To help enterprises in Saudi Arabia secure their digital ecosystems, Resecurity has partnered with several information security consultancy firms and managed security services providers (MSSP) in the region. The new alliances will help to expand its advanced cyberthreat intelligence and solutions to local organisations. Leveraging AI, Resecurity’s solutions allow organisations to automate the identification, assessment and triage of incoming cyber threats while staying ahead of cybercriminals using AI-driven tactics to attack companies at scale. The company will be expanding operations in the region to increase support for local partners and clients.

“Artificial intelligence will play a critical role in securing our increasingly digital world, especially in key markets like Saudi Arabia. At Resecurity, we’re investing heavily in R&D and AI-powered innovation to give enterprises the upper hand among emerging cyber threats,” said Ayman Alshobaki, business development manager (Middle East) of Resecurity. “We are proud to enter Saudi Arabia as a new critical market to provide best-in-class AI-powered cybersecurity and intelligence solutions.”

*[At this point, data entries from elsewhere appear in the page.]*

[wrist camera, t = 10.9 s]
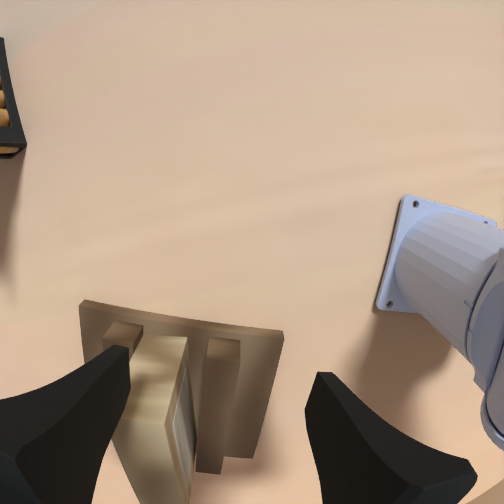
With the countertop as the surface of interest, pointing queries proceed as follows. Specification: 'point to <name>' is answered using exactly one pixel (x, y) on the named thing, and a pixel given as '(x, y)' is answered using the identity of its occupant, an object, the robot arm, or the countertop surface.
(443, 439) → the countertop surface
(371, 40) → the countertop surface
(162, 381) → the beige wooden block
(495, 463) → the countertop surface
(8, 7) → the countertop surface
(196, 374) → the notched stand
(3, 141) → the ammunition clip
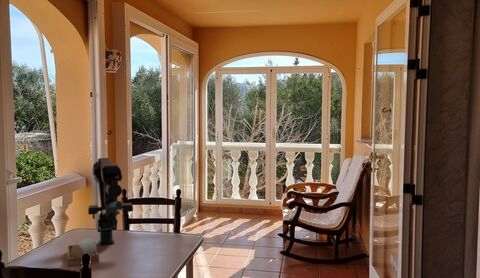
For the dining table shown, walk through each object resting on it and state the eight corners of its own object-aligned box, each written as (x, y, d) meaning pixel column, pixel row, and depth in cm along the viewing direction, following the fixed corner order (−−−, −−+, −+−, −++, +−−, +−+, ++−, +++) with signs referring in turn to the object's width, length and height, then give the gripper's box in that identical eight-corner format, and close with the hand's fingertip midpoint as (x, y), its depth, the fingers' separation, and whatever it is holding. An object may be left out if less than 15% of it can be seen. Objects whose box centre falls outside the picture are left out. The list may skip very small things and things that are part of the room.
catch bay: (68, 252, 171) (67, 245, 171) (96, 248, 176) (96, 242, 176) (67, 266, 155) (67, 259, 155) (98, 262, 160) (98, 255, 160)
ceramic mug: (69, 260, 162) (69, 242, 162) (83, 253, 170) (83, 236, 169) (88, 264, 158) (88, 246, 158) (102, 257, 166) (102, 240, 165)
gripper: (87, 198, 160) (88, 234, 161) (134, 195, 167) (134, 230, 168) (88, 192, 171) (88, 227, 172) (131, 190, 177) (131, 223, 178)
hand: (111, 227), depth 172 cm, fingers closed
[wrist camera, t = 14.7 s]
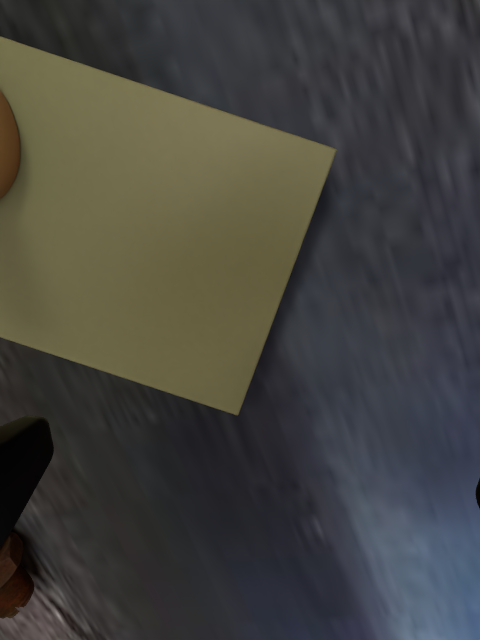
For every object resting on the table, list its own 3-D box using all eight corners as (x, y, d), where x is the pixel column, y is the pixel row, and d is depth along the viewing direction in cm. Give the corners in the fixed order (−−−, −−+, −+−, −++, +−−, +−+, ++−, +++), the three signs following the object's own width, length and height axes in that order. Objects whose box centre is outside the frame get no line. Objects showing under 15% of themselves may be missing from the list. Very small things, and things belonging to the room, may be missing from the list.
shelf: (325, 158, 17) (337, 149, 13) (244, 379, 21) (237, 416, 18) (-68, 27, 17) (-162, -18, 13) (-63, 277, 21) (-131, 294, 18)
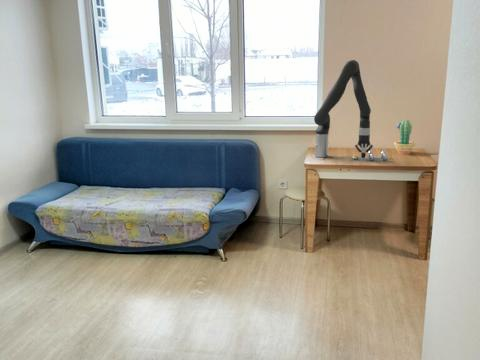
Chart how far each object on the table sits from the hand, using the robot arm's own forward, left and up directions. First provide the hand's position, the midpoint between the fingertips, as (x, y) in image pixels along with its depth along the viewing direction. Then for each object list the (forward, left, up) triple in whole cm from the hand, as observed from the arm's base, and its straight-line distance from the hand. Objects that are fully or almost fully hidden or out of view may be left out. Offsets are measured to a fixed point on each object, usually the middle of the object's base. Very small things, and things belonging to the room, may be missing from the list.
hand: (363, 157), depth 319 cm
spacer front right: (+15, -4, -1) cm, 15 cm away
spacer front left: (+6, -4, -1) cm, 7 cm away
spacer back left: (+6, +4, -1) cm, 7 cm away
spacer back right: (+15, +4, -1) cm, 15 cm away
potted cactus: (+33, +24, -2) cm, 41 cm away
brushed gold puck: (-6, 0, -1) cm, 6 cm away
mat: (+3, 0, -2) cm, 3 cm away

Resecurity’s cyberthreat intelligence solutions provide proactive alerts and comprehensive visibility of digital risks targeting an organisation’s ecosystem. The innovative platform allows administrators to reduce potential blind spots and security gaps by quickly seeing in-depth analysis and specific artifacts obtained through the dark web, botnets activity, network intelligence and high-quality threat intelligence data. Its AI-driven solutions draw on data compromising five billion threat artifacts, nine million profiles of threat actors and 700 million fully indexed and translated dark web data entries.